+++ 提示文

2013-05-05 22:32:08 | 小説
今回ご紹介するのは「珈琲店タレーランの事件簿2 彼女はカフェオレの夢を見る」(著:岡崎琢磨)です。

-----内容-----
京都の街にひっそりと佇む珈琲店《タレーラン》に、頭脳明晰な女性バリスタ・切間美星の妹、美空が夏季休暇を利用してやってきた。
外見も性格も正反対の美星と美空は、常連客のアオヤマとともに、タレーランに持ち込まれる”日常の謎”を解決していく。
人に会いに来たと言っていた美空だったが、様子がおかしい、と美星が言い出して……。
姉妹の幼い頃の秘密が、大事件を引き起こす!

-----感想-----
※「珈琲店タレーランの事件簿 また会えたなら、あなたの淹れた珈琲を」のレビューをご覧になる方はこちらをどうぞ。

というわけで、「珈琲店タレーランの事件簿」の続編です
前作のレビューで「美星さんと青山氏、この二人は名コンビだと思うし、出来たら続編を読みたいなと思います」と書いていたのですが、それが現実となって嬉しいです

良いコーヒーとは、悪魔のように黒く、地獄のように熱く、天使のように純粋で、そして恋のように甘い―そんな格言を残したフランスの伯爵の名を店名にした「タレーラン」。
青山氏が初めてタレーランを訪れてから一年以上が経過したことが冒頭で分かります。
今回の物語は8月のお盆を過ぎた辺りから始まります

良質なコーヒー豆の生産には、いくつもの気候ないし地理的な条件が伴い、これらを満たすのが南北両回帰線にはさまれた熱帯・亜熱帯地方であり、コーヒー豆産出国の大半がここに集中していて、そのエリアのことを「コーヒーベルト」と言うらしいです。
日本では沖縄や小笠原がほぼ北限に位置し、国内でも数少ないコーヒー豆の産地となっているとのこと。
これらコーヒーに関するうん蓄を青山氏がよく語っていました(笑)

「バリスタ」とは珈琲を淹れる専門の職人のこと。
タレーランのバリスタ・切間美星は推理をする時、ハンドミルでコーヒー豆をコリコリコリと挽きます。
そして謎が解けると「その謎、たいへんよく挽けました」の決め台詞とともに、コーヒー挽きも完成。
ちなみに今作でもアオヤマ氏の的外れな推理への辛辣な言葉は健在でした。
「申し訳ありません、アオヤマさん。でも私、アオヤマさんのいまのお話、全然違うと思います
この二人、前作の後半では結構仲良くなっていたのに、相変わらず辛辣な批評は健在なのかと思いました(笑)

ちなみにトマトケチャップで味付けをしたスパゲッティ、いわゆるナポリタンのことを、関西では《イタリアン》と呼ぶことがあるというのには驚きました。
同じ食べ物でも地域によって呼び方が変わることはありますが、ナポリタンはナポリタンだと思っていたので、イタリアンは予想外でしたね。

今作では美星バリスタの妹・美空が登場。
この妹が美星とは全然性格が違っていてかなりウケました(笑)

++++++
+++ 与えられた資料

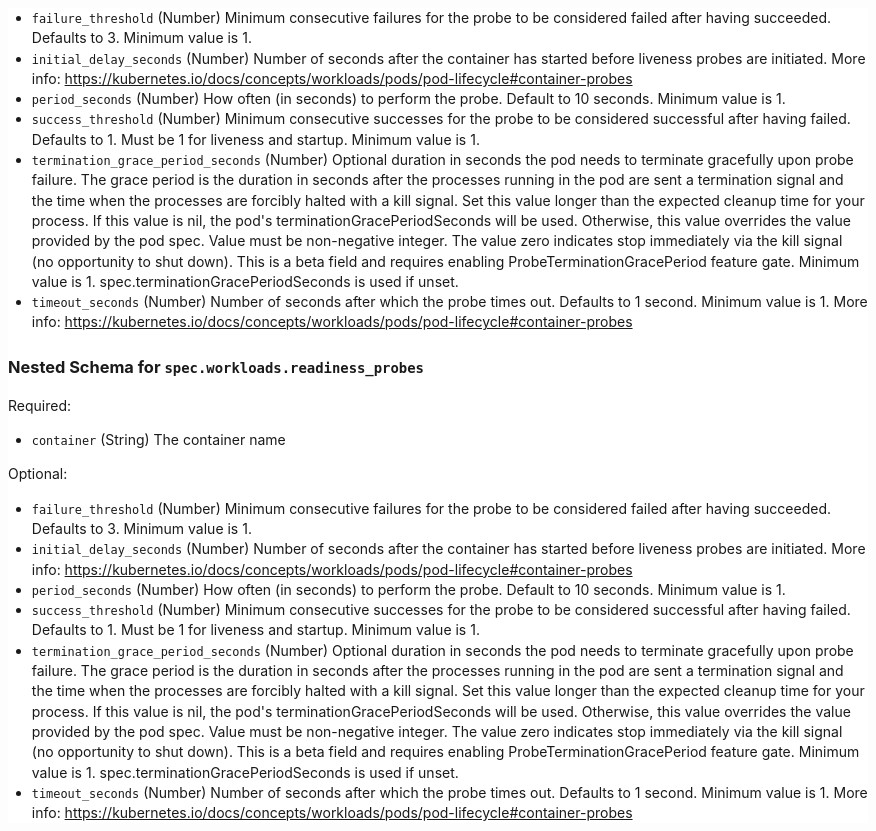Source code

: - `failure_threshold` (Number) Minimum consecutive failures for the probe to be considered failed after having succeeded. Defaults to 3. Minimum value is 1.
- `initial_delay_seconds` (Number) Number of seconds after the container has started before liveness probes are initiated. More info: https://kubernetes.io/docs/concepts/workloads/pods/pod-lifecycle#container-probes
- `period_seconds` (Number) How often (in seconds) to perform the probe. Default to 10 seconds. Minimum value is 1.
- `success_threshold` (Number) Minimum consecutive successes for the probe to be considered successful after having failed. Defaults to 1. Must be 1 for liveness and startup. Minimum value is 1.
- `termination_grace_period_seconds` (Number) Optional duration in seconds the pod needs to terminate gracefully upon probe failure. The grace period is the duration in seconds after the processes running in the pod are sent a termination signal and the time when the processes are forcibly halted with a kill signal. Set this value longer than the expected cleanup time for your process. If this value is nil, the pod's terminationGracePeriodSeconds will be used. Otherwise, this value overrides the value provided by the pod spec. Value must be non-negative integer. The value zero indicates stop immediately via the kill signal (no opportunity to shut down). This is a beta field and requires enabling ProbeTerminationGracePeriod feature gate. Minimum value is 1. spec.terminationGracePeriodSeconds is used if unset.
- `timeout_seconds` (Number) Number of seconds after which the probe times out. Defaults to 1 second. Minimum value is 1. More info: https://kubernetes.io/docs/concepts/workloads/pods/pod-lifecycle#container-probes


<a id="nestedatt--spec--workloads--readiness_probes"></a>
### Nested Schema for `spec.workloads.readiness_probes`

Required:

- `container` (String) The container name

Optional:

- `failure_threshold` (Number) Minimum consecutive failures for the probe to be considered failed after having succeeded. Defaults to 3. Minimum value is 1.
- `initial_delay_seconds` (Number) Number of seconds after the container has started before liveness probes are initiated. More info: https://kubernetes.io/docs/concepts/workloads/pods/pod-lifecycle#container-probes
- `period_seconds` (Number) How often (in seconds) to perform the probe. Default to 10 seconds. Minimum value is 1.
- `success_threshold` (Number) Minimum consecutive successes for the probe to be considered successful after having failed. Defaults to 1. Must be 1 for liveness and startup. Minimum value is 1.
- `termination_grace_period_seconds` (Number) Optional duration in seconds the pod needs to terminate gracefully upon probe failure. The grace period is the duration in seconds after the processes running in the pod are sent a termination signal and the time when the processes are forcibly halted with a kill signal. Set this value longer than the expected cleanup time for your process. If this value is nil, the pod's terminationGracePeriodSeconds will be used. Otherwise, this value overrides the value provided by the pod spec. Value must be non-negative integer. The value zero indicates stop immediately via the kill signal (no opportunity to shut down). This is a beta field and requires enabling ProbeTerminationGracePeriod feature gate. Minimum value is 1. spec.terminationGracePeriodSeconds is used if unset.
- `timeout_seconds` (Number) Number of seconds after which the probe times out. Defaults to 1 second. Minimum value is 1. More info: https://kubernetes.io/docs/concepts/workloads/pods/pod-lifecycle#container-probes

++++++
+++ 与えられた資料

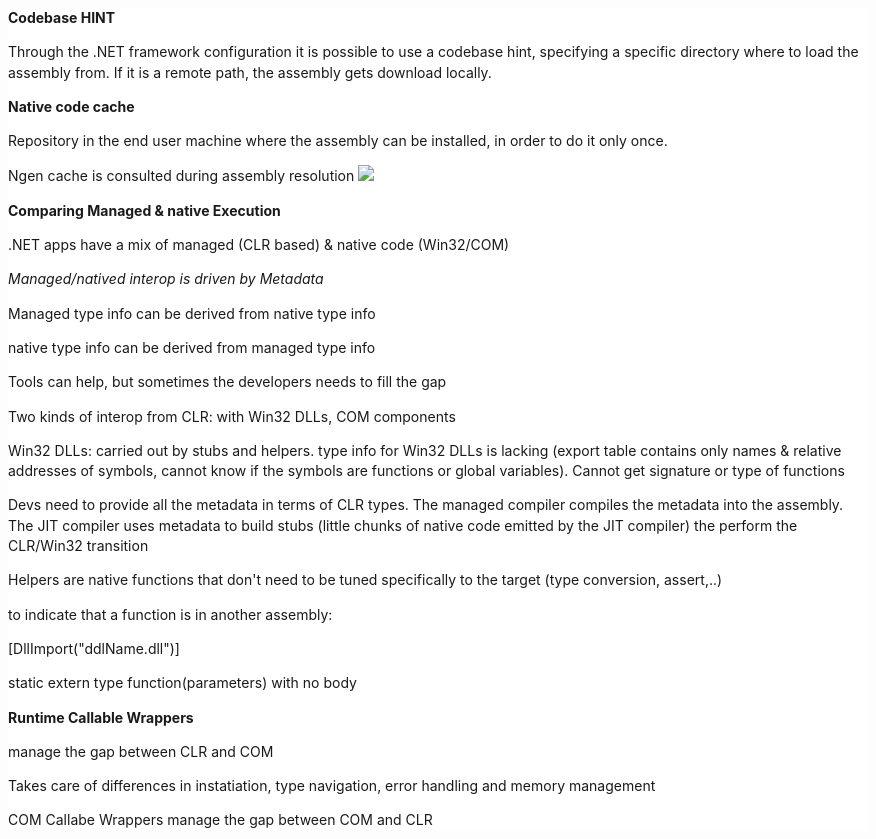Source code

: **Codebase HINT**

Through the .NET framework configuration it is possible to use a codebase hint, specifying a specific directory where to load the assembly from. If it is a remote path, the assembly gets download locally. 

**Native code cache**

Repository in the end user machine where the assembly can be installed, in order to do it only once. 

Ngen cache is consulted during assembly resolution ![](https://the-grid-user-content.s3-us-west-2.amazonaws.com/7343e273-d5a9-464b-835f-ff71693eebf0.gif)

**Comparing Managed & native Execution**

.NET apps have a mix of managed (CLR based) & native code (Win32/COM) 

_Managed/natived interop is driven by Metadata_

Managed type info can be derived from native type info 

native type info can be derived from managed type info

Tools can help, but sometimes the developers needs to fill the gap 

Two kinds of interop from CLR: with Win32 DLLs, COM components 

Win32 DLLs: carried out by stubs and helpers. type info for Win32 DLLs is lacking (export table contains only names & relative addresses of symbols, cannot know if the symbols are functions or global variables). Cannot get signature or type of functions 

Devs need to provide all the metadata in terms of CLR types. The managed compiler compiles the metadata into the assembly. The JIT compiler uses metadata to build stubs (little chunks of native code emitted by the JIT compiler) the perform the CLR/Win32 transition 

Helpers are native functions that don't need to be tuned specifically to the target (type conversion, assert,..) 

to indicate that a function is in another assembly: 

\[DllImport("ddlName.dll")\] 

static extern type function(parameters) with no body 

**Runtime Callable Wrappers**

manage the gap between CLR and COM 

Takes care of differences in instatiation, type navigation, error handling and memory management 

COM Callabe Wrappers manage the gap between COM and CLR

++++++
+++ 与えられた資料

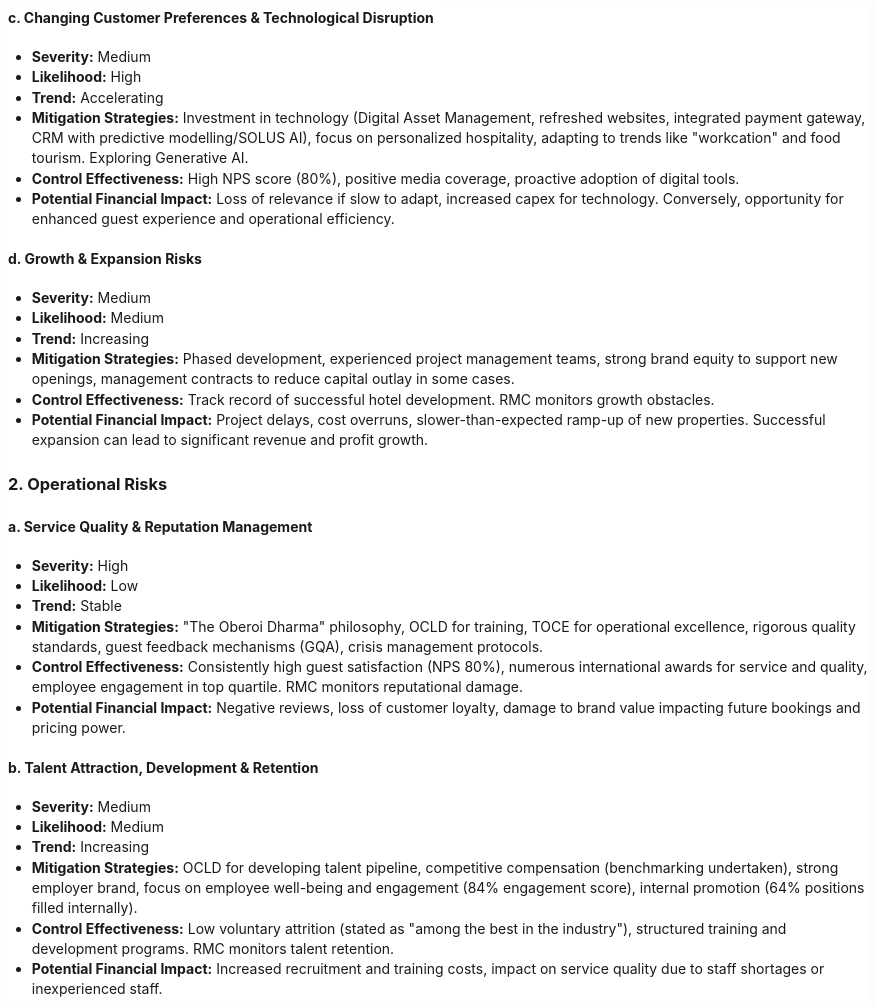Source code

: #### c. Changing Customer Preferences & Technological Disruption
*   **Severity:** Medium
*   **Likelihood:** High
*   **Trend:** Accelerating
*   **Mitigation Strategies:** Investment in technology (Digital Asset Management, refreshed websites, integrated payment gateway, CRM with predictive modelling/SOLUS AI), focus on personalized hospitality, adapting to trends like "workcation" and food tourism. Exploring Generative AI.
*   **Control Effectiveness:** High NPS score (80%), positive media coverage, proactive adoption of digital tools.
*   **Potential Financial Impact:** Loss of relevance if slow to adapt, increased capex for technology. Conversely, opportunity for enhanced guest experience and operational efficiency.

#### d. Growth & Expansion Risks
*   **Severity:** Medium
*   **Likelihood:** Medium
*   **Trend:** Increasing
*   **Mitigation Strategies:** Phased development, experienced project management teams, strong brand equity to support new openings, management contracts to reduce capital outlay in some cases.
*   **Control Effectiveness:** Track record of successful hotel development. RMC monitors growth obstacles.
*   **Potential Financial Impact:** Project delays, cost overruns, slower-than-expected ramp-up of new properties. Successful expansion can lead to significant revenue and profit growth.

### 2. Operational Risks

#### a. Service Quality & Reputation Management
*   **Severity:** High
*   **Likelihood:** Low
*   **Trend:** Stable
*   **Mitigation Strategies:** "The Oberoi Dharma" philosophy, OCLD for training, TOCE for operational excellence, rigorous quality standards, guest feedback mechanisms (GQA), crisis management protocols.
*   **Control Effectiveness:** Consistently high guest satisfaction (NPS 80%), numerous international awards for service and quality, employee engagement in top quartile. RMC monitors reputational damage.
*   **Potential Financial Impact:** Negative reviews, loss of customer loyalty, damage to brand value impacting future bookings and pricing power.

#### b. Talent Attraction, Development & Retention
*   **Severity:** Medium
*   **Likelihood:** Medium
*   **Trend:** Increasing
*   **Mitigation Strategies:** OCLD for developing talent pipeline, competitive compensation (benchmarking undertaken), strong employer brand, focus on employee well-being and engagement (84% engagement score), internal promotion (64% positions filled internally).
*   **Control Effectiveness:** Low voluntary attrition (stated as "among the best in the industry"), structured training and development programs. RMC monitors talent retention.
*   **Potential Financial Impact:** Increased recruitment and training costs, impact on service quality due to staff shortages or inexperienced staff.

++++++

提示文をもとに、次の問いに答えてください。
(a) 切間美星は推理をする時に何をしますか。
(b) 関西ではナポリタンを何と呼ぶことがありますか。
(c) 今回の物語はいつ頃から始まりますか。
資料は提示文の内容とは関係がありません。

**解答:**
(a) ハンドミルでコーヒー豆を挽きます。
(b) 《イタリアン》と呼ぶことがあります。
(c) 8月のお盆を過ぎた辺りから始まります。